B. LES ÉTATS D'ASIE CENTRALE ET LA RUSSIE : UN DÉCOUPLAGE EN COURS
Certains
observateurs estiment que les États d'Asie centrale n'ont pas
recherché leur indépendance à tout prix en 1991. Celle-ci
est arrivée, sans avoir été forcément -ou
fortement- souhaitée. La réaction des Gouvernements d'Asie
centrale durant l'été 1991, au moment du putsch, tend à
accréditer cette thèse.
L'indépendance est désormais acquise, et même si on peut
la qualifier six ans plus tard " d'inachevée ", le processus
de " découplage " entre la Russie et l'Asie centrale est en
marche
. Les relations entre les Etats d'Asie centrale et la Russie restent
néanmoins complexes, tant sur le plan politique ou économique que
militaire.
1. L'indépendance politique des Etats d'Asie centrale face aux ambitions russes
Chacun des Etats d'Asie centrale est doté d'une
Constitution et d'institutions politiques totalement souveraines
. Les chefs
d'Etat du Kazakhstan, de l'Ouzbékistan et du Turkménistan n'ont
d'ailleurs pas manqué à de multiples reprises d'affirmer leur
indépendance vis-à-vis de la Russie et d'agir en
conséquence.
Les ambitions russes en Asie centrale ont paru longtemps assez floues.
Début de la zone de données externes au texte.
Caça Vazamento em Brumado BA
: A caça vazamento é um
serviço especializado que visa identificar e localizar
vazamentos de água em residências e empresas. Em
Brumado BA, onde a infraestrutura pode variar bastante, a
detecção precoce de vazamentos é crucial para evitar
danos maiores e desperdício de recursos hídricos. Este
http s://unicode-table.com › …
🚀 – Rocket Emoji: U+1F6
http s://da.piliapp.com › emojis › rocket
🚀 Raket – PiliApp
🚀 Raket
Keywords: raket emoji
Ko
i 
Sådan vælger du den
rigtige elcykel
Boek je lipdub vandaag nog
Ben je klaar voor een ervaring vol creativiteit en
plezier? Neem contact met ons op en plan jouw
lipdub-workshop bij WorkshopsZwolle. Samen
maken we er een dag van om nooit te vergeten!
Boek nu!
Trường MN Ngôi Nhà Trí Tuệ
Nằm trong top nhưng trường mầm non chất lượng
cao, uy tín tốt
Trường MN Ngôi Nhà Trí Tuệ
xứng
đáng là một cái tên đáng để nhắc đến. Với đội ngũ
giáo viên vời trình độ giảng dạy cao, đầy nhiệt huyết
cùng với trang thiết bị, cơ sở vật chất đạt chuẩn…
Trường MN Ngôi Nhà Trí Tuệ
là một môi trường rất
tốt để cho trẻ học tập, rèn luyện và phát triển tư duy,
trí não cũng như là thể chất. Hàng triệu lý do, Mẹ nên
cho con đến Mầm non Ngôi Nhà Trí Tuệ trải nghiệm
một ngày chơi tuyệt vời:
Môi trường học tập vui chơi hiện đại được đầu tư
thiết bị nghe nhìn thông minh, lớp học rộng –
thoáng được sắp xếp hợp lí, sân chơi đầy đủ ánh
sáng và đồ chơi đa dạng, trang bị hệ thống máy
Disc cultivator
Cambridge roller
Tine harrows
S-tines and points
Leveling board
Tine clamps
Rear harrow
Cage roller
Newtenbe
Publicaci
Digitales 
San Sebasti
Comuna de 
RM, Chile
La
tentation a existé d'abandonner toute prétention à
l'égard d'une région considérée comme un fardeau.
Tel est le point de vue d'intellectuels, comme Alexandre Soljénitsyne
qui l'a réaffirmé dans son ouvrage " Le problème
russe à la fin du XXe siècle " : "
Il faut quand
même finir par le comprendre clairement : la Transcaucasie a sa voie
propre, différente de la nôtre, la Moldavie a la sienne, les pays
baltes ont la leur, et c'est encore plus vrai de l'Asie centrale. Presque tous
les leaders de cette dernière région ont déjà
annoncé que leurs Etats se tournaient vers la Turquie. Tout le monde n'a
pas remarqué, en décembre 1991, la conférence lourde
de promesses qui s'est tenue à Alma-Ata pour créer le
" Grand Touran ", de la péninsule anatolienne à
l'Altaï de Dzungarie. Au XXIè siècle, le monde musulman, qui
connaît une rapide croissance démographique, se lancera sans doute
dans des entreprises ambitieuses. Qu'aurions-nous à faire
là-dedans ?
".
Il est sans doute plus exact de dire que la Russie n'a pas réussi, au
début de l'indépendance, à définir clairement sa
politique
. Son objectif est de maintenir la région dans sa zone
d'influence, mais elle hésite entre une politique de puissance et une
politique d'influence, plus conforme aux principes qui régissent
désormais ses relations avec le reste du monde.
Aujourd'hui, comme le souligne Olivier Roy : "
la Russie a
échoué dans le passage d'une structure impériale
traditionnelle à la mise en place d'une sphère d'influence
stratégique moderne
7(
*
)
.
L'absence de partis pro-russes dans ces Etats constitue d'ailleurs une
indication sur les limites de l'influence russe.